Yageo breaks ground on $175 million Taiwanese MLCC manufacturing facility

Yageo breaks ground on $175 million Taiwanese MLCC manufacturing facility
Image: Twitter | Yageo

Yageo Corporation recently broke ground on a new NT$5 billion ($175.4 million) Taiwan-based passive components manufacturing facility. The firm intends for the plant, located in Kaohsiung City, to become operational in August 2022.

The company is building the complex to bolster its production capacity and protect its supply chain from global volatility.

Yageo’s New Capacitor Plant

Although headquartered in New Taipei City, Yageo has not expanded its domestic production footprint in 15 years. However, the corporation broke with its old pattern in a major way with its Kaohsiung plant.

The facility will stand 10 stories tall, encompass 923,543 square feet, and employ 3,000 local workers.

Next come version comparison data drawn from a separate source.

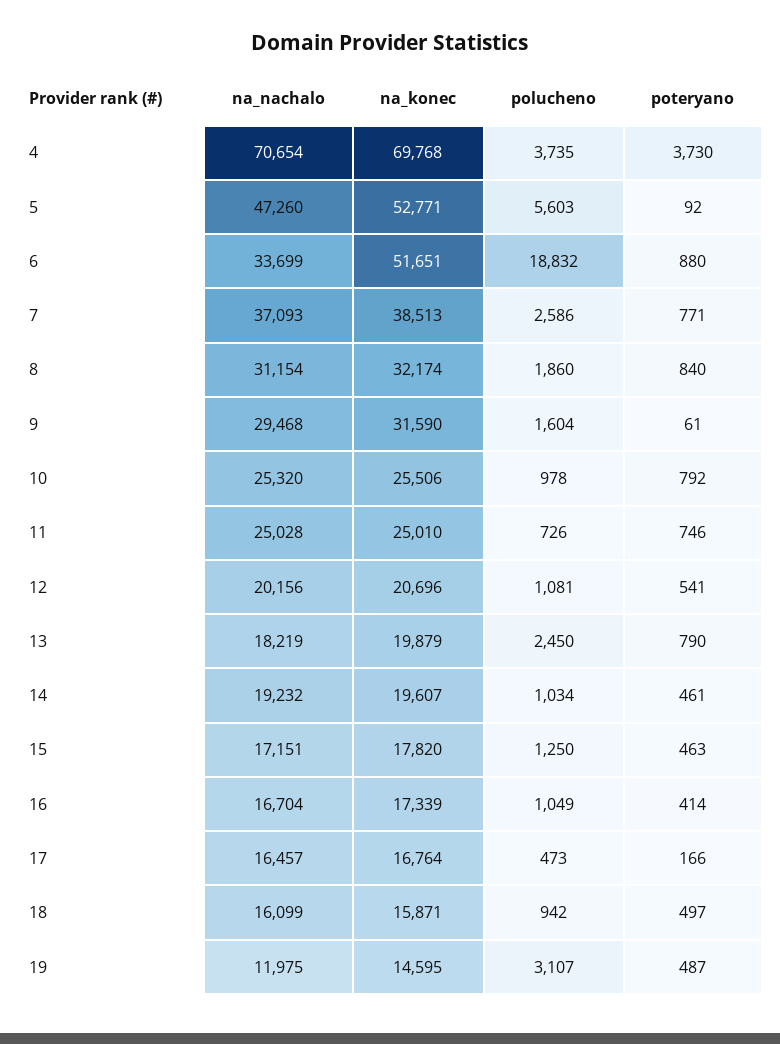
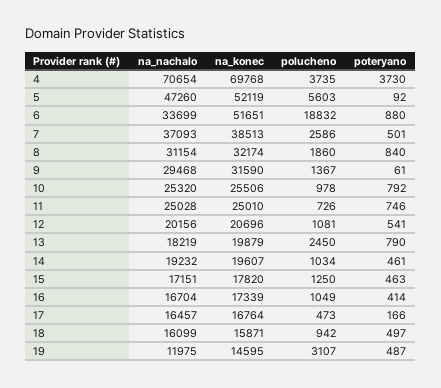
  {
    "na_nachalo": {
      "4": 70654,
      "5": 47260,
      "6": 33699,
      "7": 37093,
      "8": 31154,
      "9": 29468,
      "10": 25320,
      "11": 25028,
      "12": 20156,
      "13": 18219,
      "14": 19232,
      "15": 17151,
      "16": 16704,
      "17": 16457,
      "18": 16099,
      "19": 11975
    },
    "na_konec": {
      "4": 69768,
-     "5": 52771,
+     "5": 52119,
      "6": 51651,
      "7": 38513,
      "8": 32174,
      "9": 31590,
      "10": 25506,
      "11": 25010,
      "12": 20696,
      "13": 19879,
      "14": 19607,
      "15": 17820,
      "16": 17339,
      "17": 16764,
      "18": 15871,
      "19": 14595
    },
    "polucheno": {
      "4": 3735,
      "5": 5603,
      "6": 18832,
      "7": 2586,
      "8": 1860,
-     "9": 1604,
+     "9": 1367,
      "10": 978,
      "11": 726,
      "12": 1081,
      "13": 2450,
      "14": 1034,
      "15": 1250,
      "16": 1049,
      "17": 473,
      "18": 942,
      "19": 3107
    },
    "poteryano": {
      "4": 3730,
      "5": 92,
      "6": 880,
-     "7": 771,
+     "7": 501,
      "8": 840,
      "9": 61,
      "10": 792,
      "11": 746,
      "12": 541,
      "13": 790,
      "14": 461,
      "15": 463,
      "16": 414,
      "17": 166,
      "18": 497,
      "19": 487
    }
  }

The factory will become the firm’s largest domestic production complex as it will be 1.3-times larger than its two neighboring facilities.

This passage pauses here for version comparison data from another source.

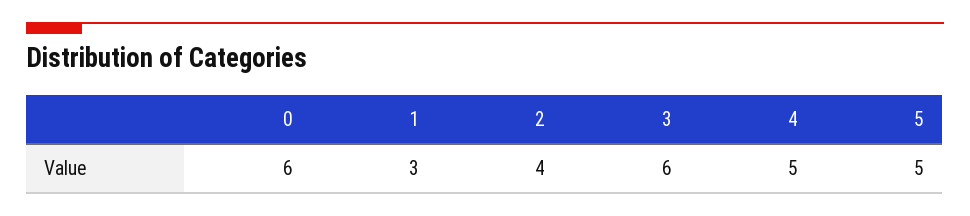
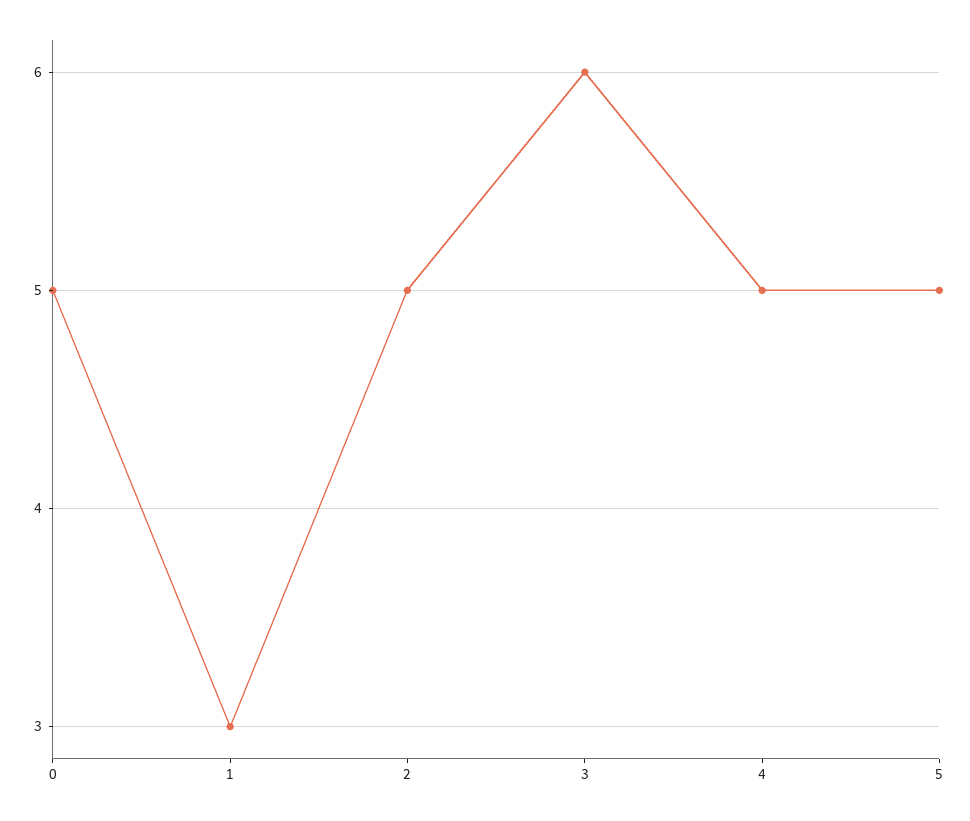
  {
-   "0": 6,
+   "0": 5,
    "1": 3,
-   "2": 4,
+   "2": 5,
    "3": 6,
    "4": 5,
    "5": 5
  }

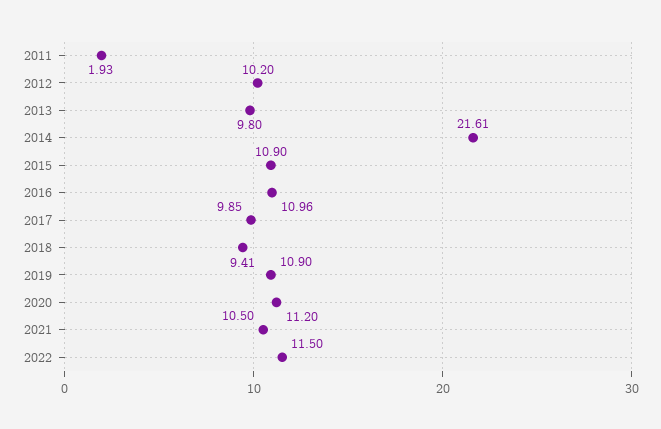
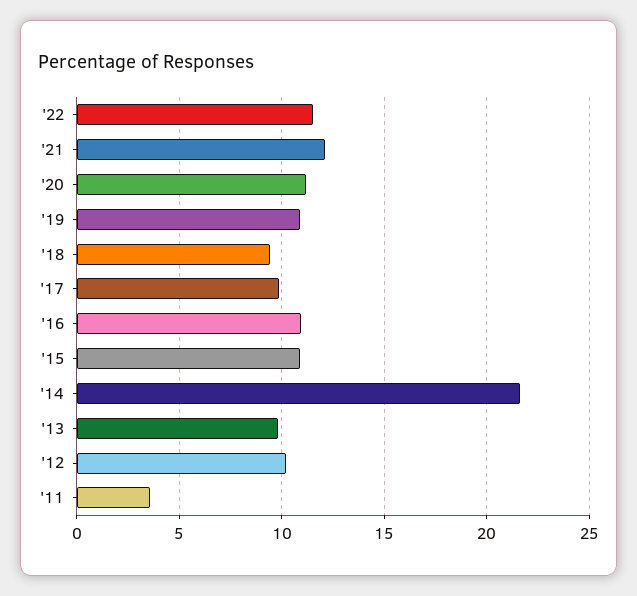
  {
-   "2011": 1.93,
+   "2011": 3.5,
    "2012": 10.2,
    "2013": 9.8,
    "2014": 21.61,
    "2015": 10.9,
    "2016": 10.96,
    "2017": 9.85,
    "2018": 9.41,
    "2019": 10.9,
    "2020": 11.2,
-   "2021": 10.5,
+   "2021": 12,
    "2022": 11.5
  }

Upon going live, the Kaohsiung site will produce inductors, chip resistors, and multilayer ceramic capacitors (MLCCs.) Yageo has committed to spending NT$13 billion to NT$15 billion ($455.6 million to $525.7 million) to equip the plant with state-of-the-art production equipment.

Although the manufacturer is the world’s third-largest passive components maker, it wants to occupy the number one sport. The new complex will increase its output because the site will enable the corporation to increase its monthly domestic MLCC output from 50 billion units to 60 million units.

A Larger Strategy

In the last two years, Yageo has aggressively expanded its global market presence with two high-dollar corporate acquisitions. In 2019, the corporation spent $740 million to acquire Pulse Electronics and $1.8 billion the following year to snap up KEMET. The two transactions helped the firm grow its wireless components and capacitor portfolios as well as its business.

Yageo’s new Taiwanese factory will play an important role in furthering its long-term expansion strategy. It will also help the corporation mitigate the risks posed by the coronavirus pandemic and U.S.-China trade war.

On the first count, the firm’s Kaohsiung production facility will give it greater resources outside of the Chinese mainland. When another globally disruptive event unfolds, its manufacturing diversity will improve its operational resiliency.

Regarding the second issue, centering 60 percent of its MLCC production capacity in Taiwan is good for its foreign business. Since it began in 2018, the Chinese-American trade conflict prompted a series of tariffs and retaliatory tariffs. As a consequence, manufacturers with plants in either region took a hit to their profitability.

That means Yageo’s new facility will help grow its revenue and net income.